Imagine uma luz que sai de uma nuvem antes mesmo de entrar nela. Parece impossível, mas físicos confirmaram que isso de fato acontece, e os próprios átomos da nuvem deram essa resposta.
“Não estamos prestes a construir uma máquina do tempo”, tranquilizou Howard Wiseman, físico quântico da Universidade Griffith, na Austrália. “Mas é mais uma propriedade estranha da física quântica que ninguém esperava encontrar”.
O que acontece com a luz
Quando um feixe de luz atravessa uma nuvem de átomos, alguns fótons, as partículas que formam a luz, são temporariamente absorvidos. Eles somem, ficam armazenados como energia dentro dos átomos e depois são reemitidos. Enquanto alguns seguem em frente, na mesma direção. Outros se dispersam para todos os lados.
O estranho é que os fótons que seguem em frente chegam ao detector antes mesmo de o pulso de luz ter entrado completamente na nuvem. Experimentos apontam para isso desde 1993, sugerindo um “tempo de trânsito negativo”.

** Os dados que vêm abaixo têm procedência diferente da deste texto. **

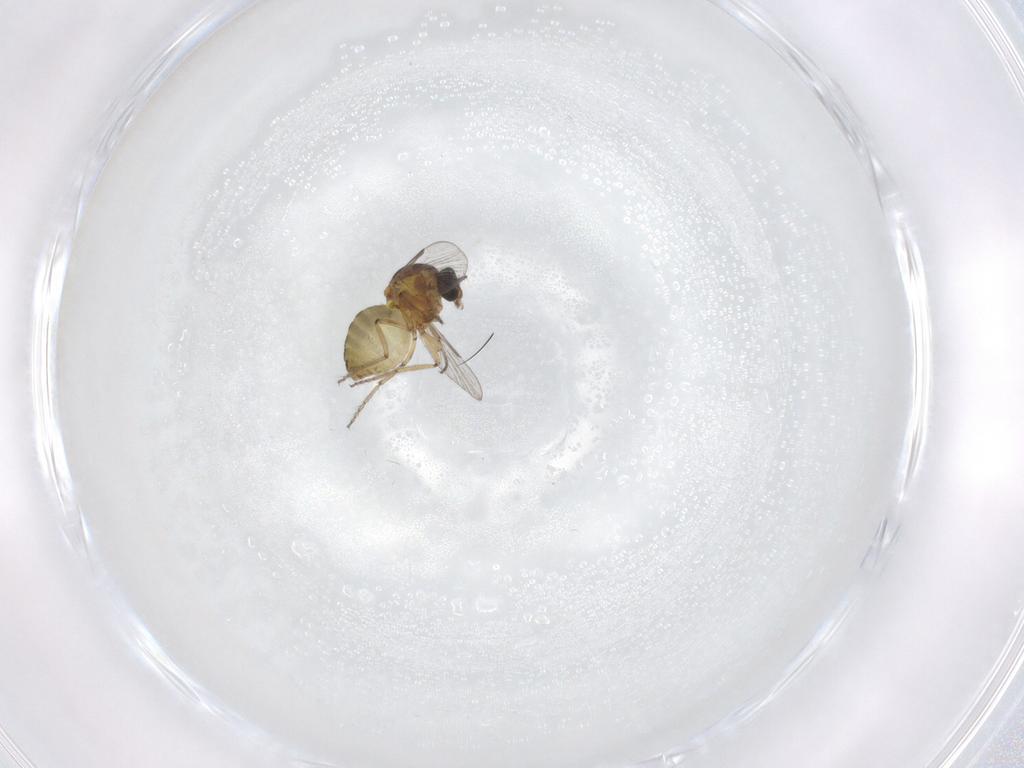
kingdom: Animalia
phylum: Arthropoda
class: Insecta
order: Diptera
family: Ceratopogonidae
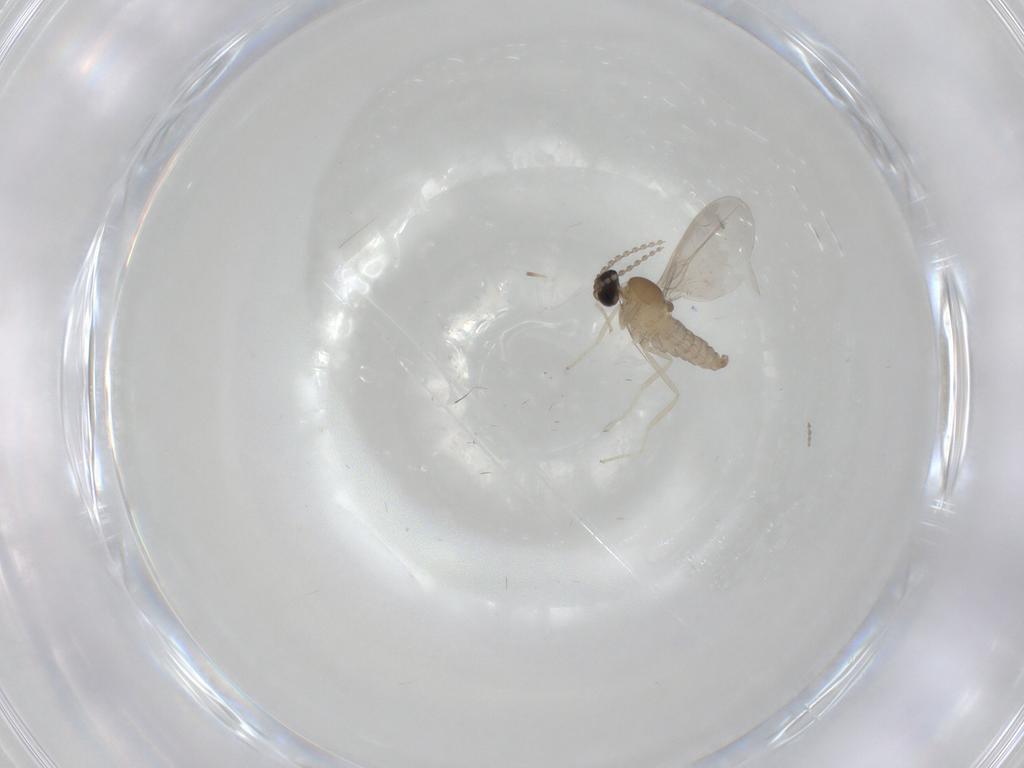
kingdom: Animalia
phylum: Arthropoda
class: Insecta
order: Diptera
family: Cecidomyiidae
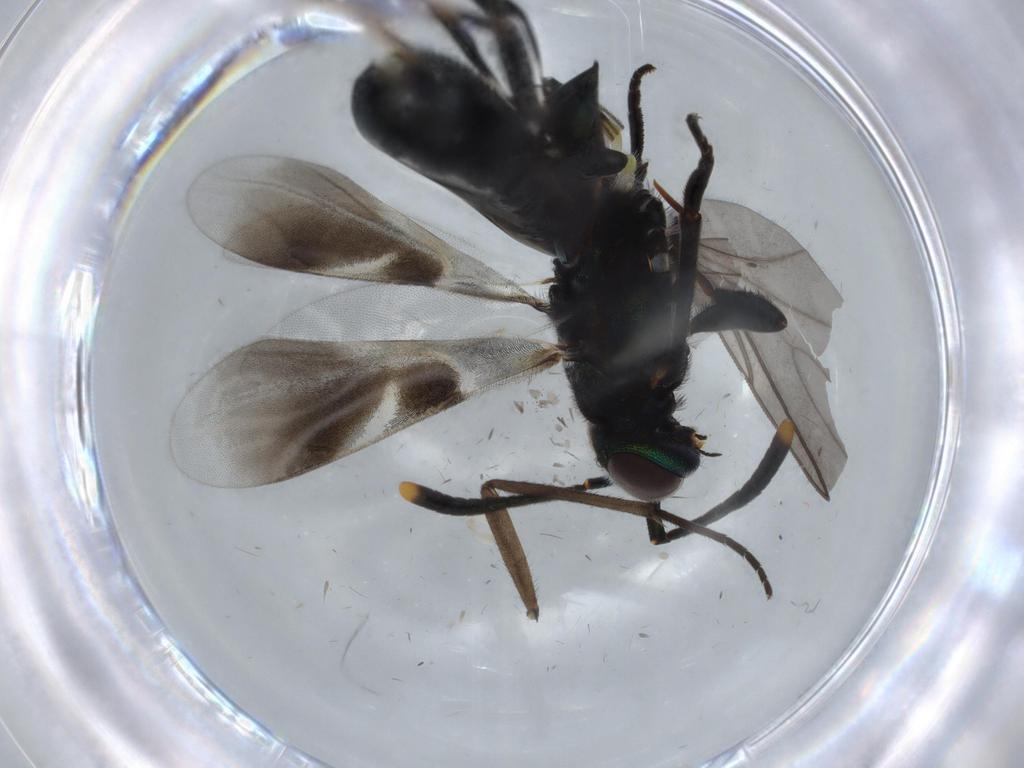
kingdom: Animalia
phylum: Arthropoda
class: Insecta
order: Hymenoptera
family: Eupelmidae
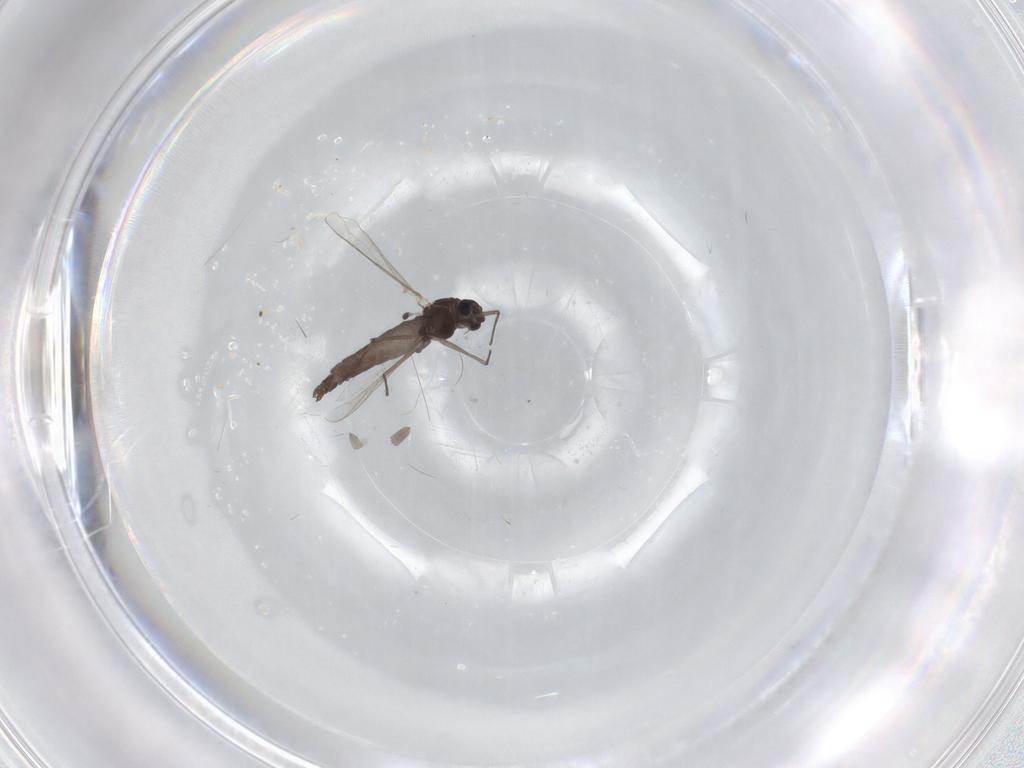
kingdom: Animalia
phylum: Arthropoda
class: Insecta
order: Diptera
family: Chironomidae
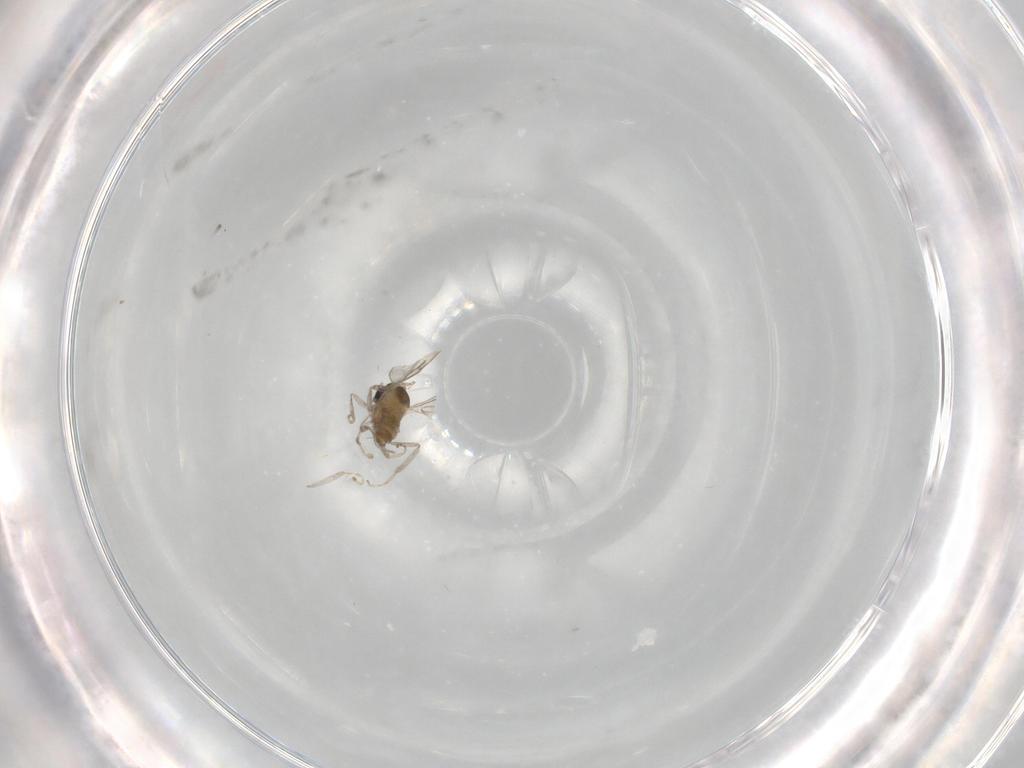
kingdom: Animalia
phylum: Arthropoda
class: Insecta
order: Diptera
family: Cecidomyiidae
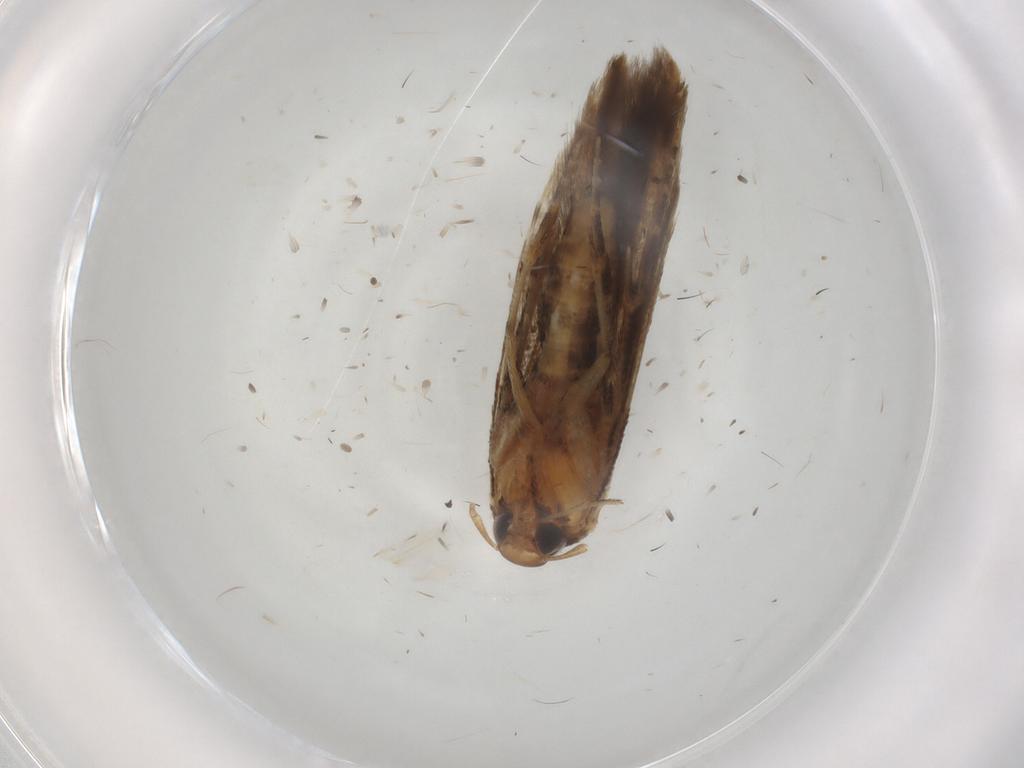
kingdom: Animalia
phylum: Arthropoda
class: Insecta
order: Lepidoptera
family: Cosmopterigidae
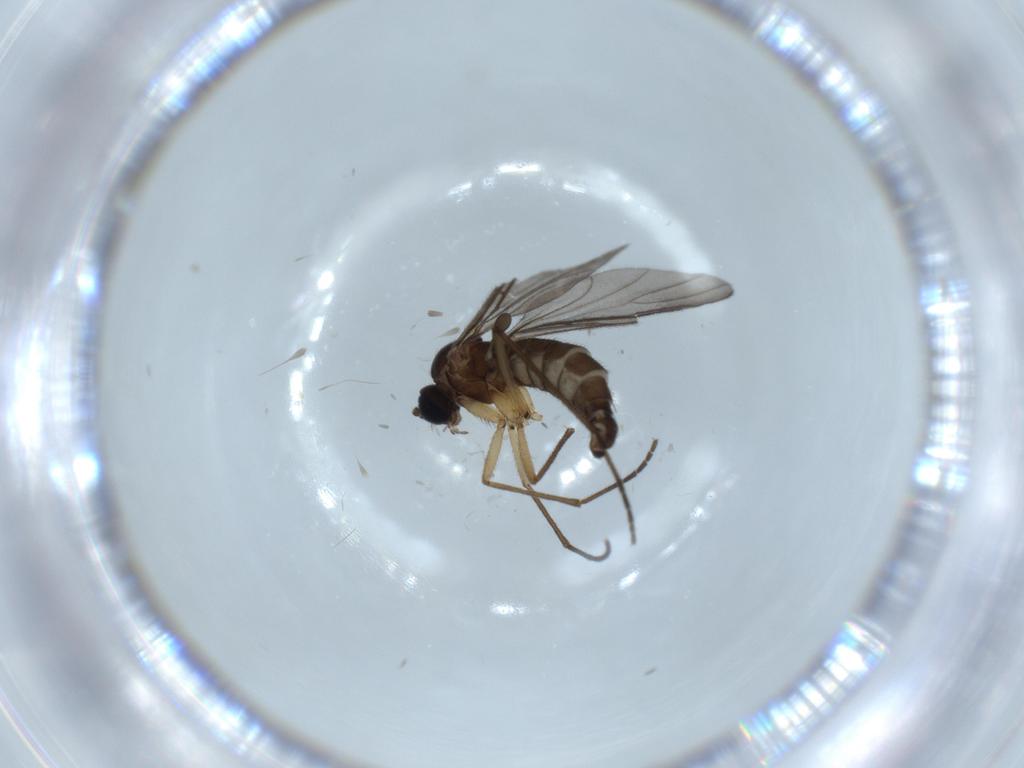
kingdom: Animalia
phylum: Arthropoda
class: Insecta
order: Diptera
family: Sciaridae
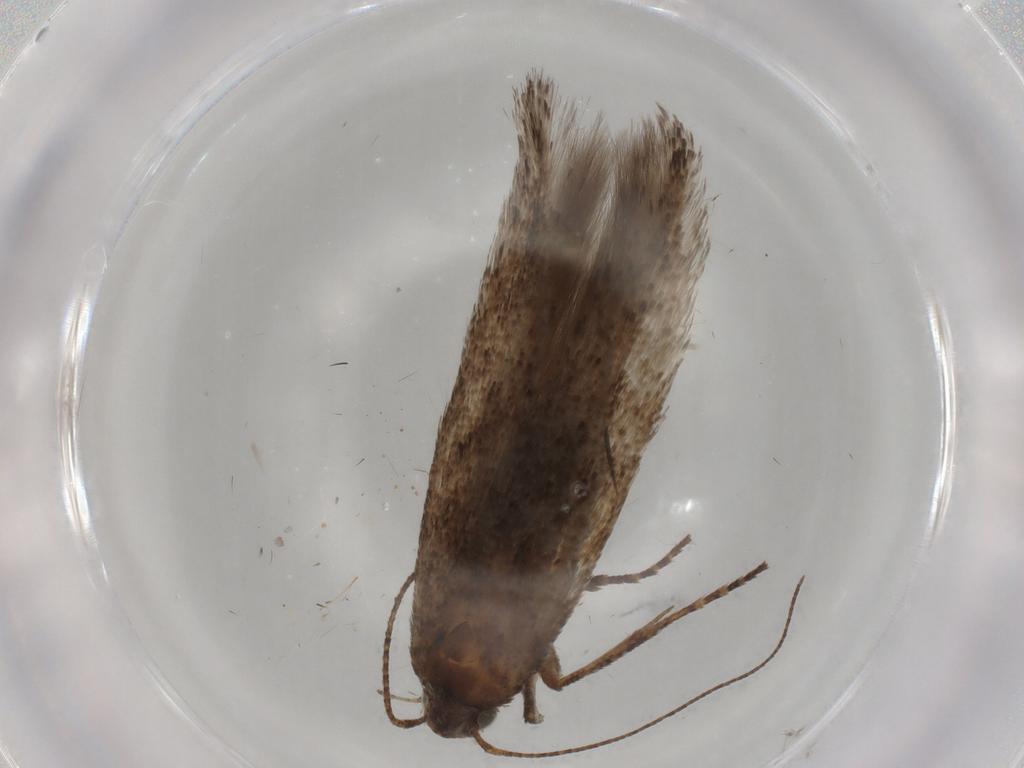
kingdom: Animalia
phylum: Arthropoda
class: Insecta
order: Lepidoptera
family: Gelechiidae
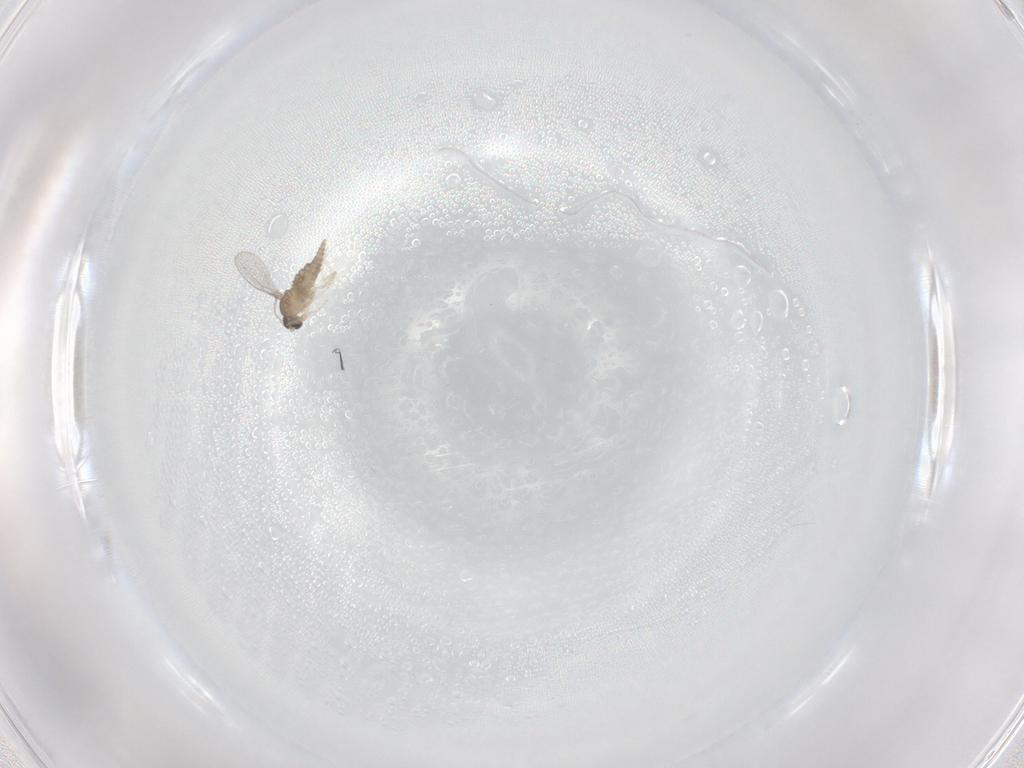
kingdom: Animalia
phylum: Arthropoda
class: Insecta
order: Diptera
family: Cecidomyiidae
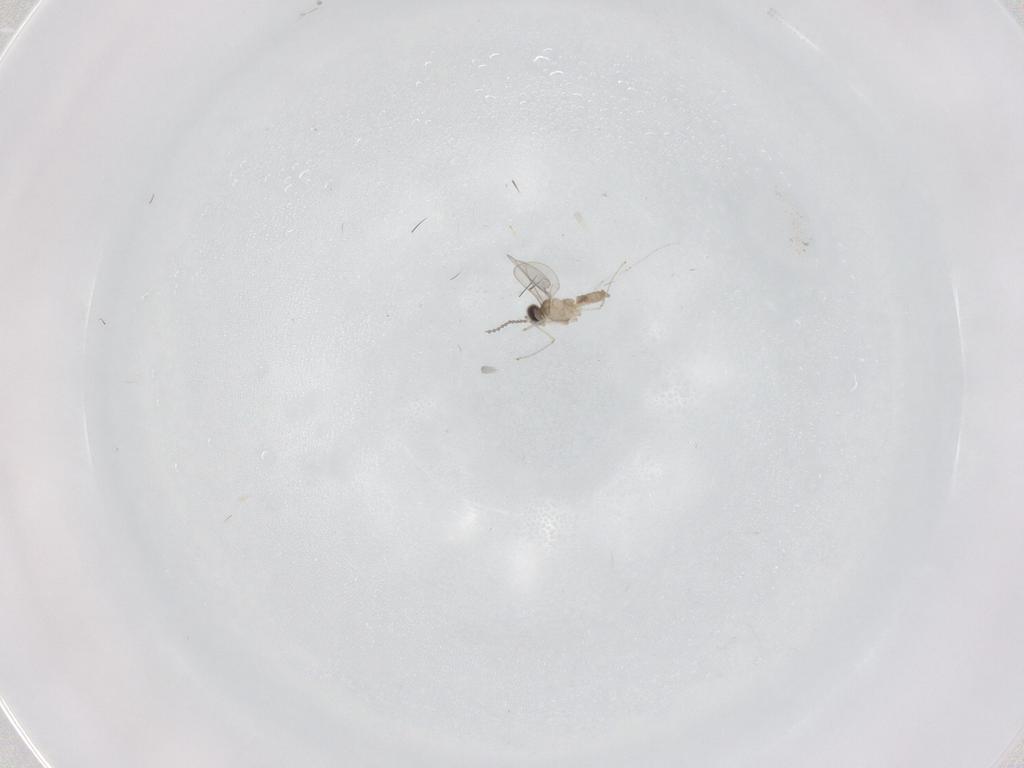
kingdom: Animalia
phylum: Arthropoda
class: Insecta
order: Diptera
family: Cecidomyiidae
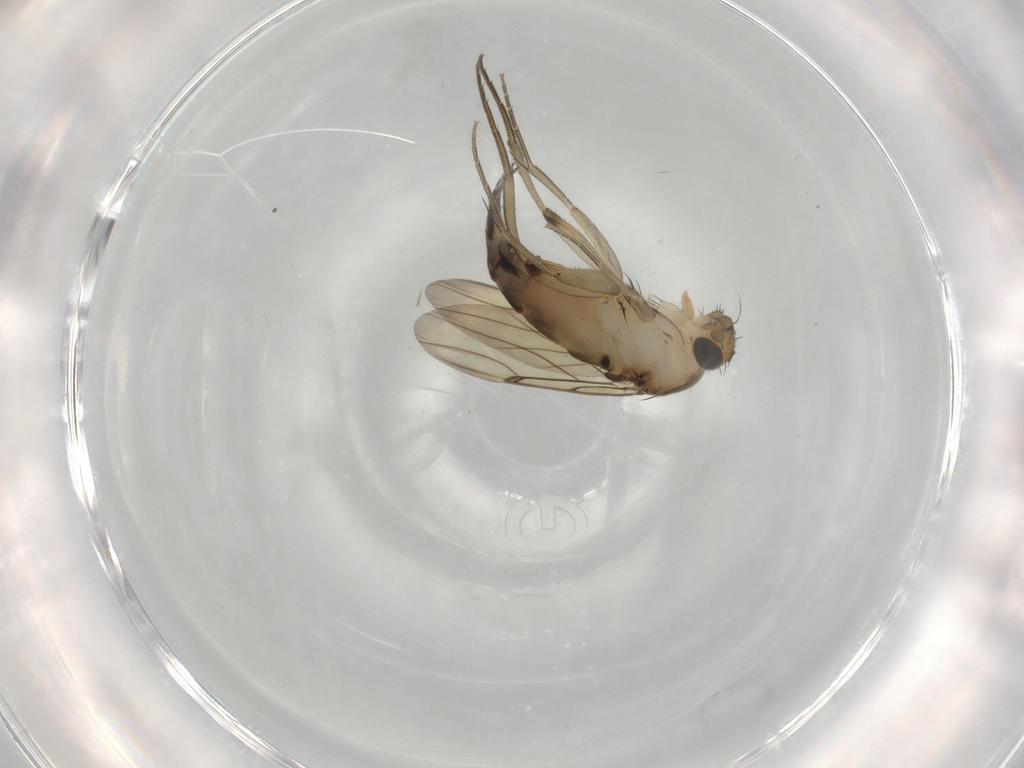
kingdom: Animalia
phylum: Arthropoda
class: Insecta
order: Diptera
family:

Durante anos, os cientistas desconfiaram da explicação. Afinal, os fótons na frente de um pulso naturalmente têm mais chance de atravessar a nuvem. Observar só os que passaram poderia criar a ilusão de que chegaram mais cedo. “As pessoas estavam se convencendo de que não era tão absurdo quanto parecia”, disse Wiseman.
A prova definitiva
Para eliminar essa dúvida, a equipe mudou de estratégia. Em vez de medir a chegada dos fótons, perguntou diretamente aos átomos: por quanto tempo vocês ficaram com o fóton?
Quando um átomo absorve um fóton, ele entra em estado excitado e só sai dele quando reemite a partícula. Medir esse intervalo revela exatamente quanto tempo o fóton ficou “preso” ali. Além disso, a equipe usou um segundo feixe de luz para fazer essa leitura em tempo real, sem interferir no processo.
O resultado, publicado em abril na revista Physical Review Letters, foi que o grupo descobriu o chamado “tempo negativo”. “Se você perguntar aos átomos por quanto tempo o fóton ficou com eles, eles também darão uma resposta de tempo negativo”, disse Wiseman.
O processo não foi simples. Medir sistemas quânticos os perturba, e qualquer perturbação poderia impedir a absorção do fóton. A solução foi usar medições suaves, mas que geram muito ruído. Cada tentativa individual era inútil por si só. Só depois de repetir o experimento cerca de 1 milhão de vezes e calcular a média é que um resultado claro apareceu. No total, foram 70 horas de coleta de dados.
“Mesmo em algo tão simples quanto um fóton interagindo com átomos, ainda conseguimos encontrar surpresas depois de quase 100 anos de cálculos”, disse Wiseman. “Isso por si só já é notável”.
O que isso significa (e o que não significa)
É natural que um resultado como esse desperte a imaginação. Tempo negativo soa como viagem no tempo, como causalidade invertida, como algo que contradiz as leis da física. Mas os pesquisadores são categóricos: não é nada disso.
O fenômeno não permite enviar informações para o passado. Não viola a relatividade de Einstein. Não abre brechas para paradoxos. O que ele revela é algo mais sutil, e, de certa forma, ainda mais fascinante: a física quântica desafia nossa intuição sobre tempo de maneiras que ainda não compreendemos completamente.
“Mesmo em algo tão simples quanto um fóton interagindo com átomos, ainda conseguimos encontrar surpresas depois de quase 100 anos de cálculos”, refletiu Wiseman. “O simples fato de que ainda há coisas a descobrir em sistemas tão básicos já é, por si só, notável”.

O próximo passo
Contudo, o trabalho da equipe ainda não terminou. Agora, os pesquisadores querem estudar os fótons que não conseguem atravessar a nuvem, os que se dispersam para outros lados em vez de seguir em frente.
A teoria prevê que esses fótons carregam um tempo de excitação positivo extra. Esse tempo positivo seria exatamente suficiente para compensar o tempo negativo dos fótons transmitidos, mantendo a média geral do feixe em zero ou ligeiramente acima disso.
Seria uma espécie de equilíbrio quântico, o universo cobrando de volta o que emprestou. Essa previsão, porém, nunca foi testada experimentalmente. É o próximo mistério que a equipe pretende desvendar.